Se sabe desde hace años que entidades como el FBI o la NSA tienen la tecnología necesaria para hacer esto y seguir paso a paso los movimientos de sospechosos. Pero la forma de llevarlo a cabo se ha vuelto un tema popular y cualquier aspirante a hacker no tendrá problemas en conseguirlo. En la actualidad existen infinidad de softwares maliciosos especializados en recoger información de computadoras ajenas que activen su webcam al ser infectadas. Jared Abrahams había utilizado un “creepware” llamado BlackShades que se puede adquirir en Internet y para el que no se necesitan conocimientos especiales.

¿Cómo opera este ciberespionaje?

Si una computadora ha sido “rateada”, la cámara podría estar encendida sin que el usuario se dé cuenta. Es posible que el hacker tenga acceso total al sistema, lo que le permitiría copiar, borrar y modificar carpetas; leer y contestar correos, instalar software, cambiar configuraciones del S.O. y hasta encender y apagar el equipo a voluntad. También puede registrar contraseñas y escuchar conversaciones, activando el micrófono además de la cámara.

Para conseguir una vícitma o “esclavo” hay que hacer que el usuario instale el troyano.
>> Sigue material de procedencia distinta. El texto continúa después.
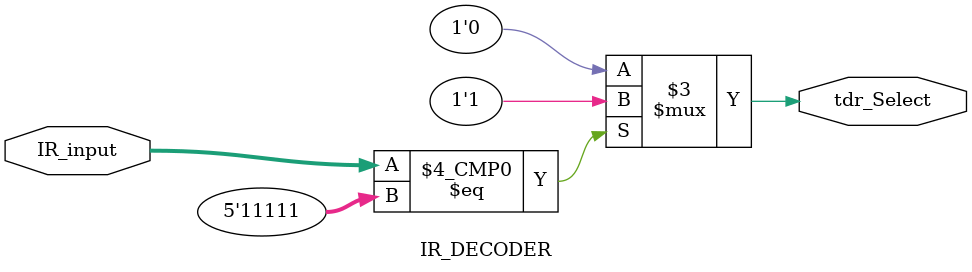
<source format=v>
module IR_DECODER  (IR_input,tdr_Select);
parameter IR_Inputs = 5;

input [IR_Inputs-1:0] IR_input;
output reg tdr_Select;
always @(IR_input)
    begin
        case(IR_input)  
           5'b11111 : tdr_Select =1'b1;  
           default : tdr_Select = 1'h0;
        endcase
    end
endmodule


</source>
Lo más común es ocultarlo en archivos con ejecutables disfrazados de canciones o películas. Esto sucede particularmente con archivos .exe. Otra forma de conseguirlo es en redes sociales, donde circulan mensajes llamativos con instrucciones de dar clic en vínculos donde está oculto el Malware.

Las víctimas favoritas son adolescentes que constantemente suben sus fotos a redes sociales. En estos casos, como lo que le pasó a “Miss Teen 2013”, el invasor es un vouyeur que intercambiará fotos y videos en foros dedicados a este “entretenimiento”. Otros casos son los de aquellos cibercriminales que venden el material a sitios especializados. También existen espías que en realidad recopilan material íntimo de sus víctimas pero “sólo” para después chantajearlas de cualquier forma imaginable.

Como puedes ver, a pesar de las múltiples posibilidades que ofrece el creepware, lo más común es el espionaje a través de la cámara.

No te friquees: la solución es tan sencilla que la implementarás en este momento

Como una de las herramientas del creepware tiene la capacidad de desactivar el led que indica que tu cámara está encendida, muchas víctimas jamás se dan cuenta de que están siendo observados. Lo más práctico es, pues, desconectar la webcam si no se está usando, o, ahora en las computadoras más modernas, pegar sobre el ojo un trocito de cinta adhesiva o si lo prefieres, una calcomanía de Hello Kitty.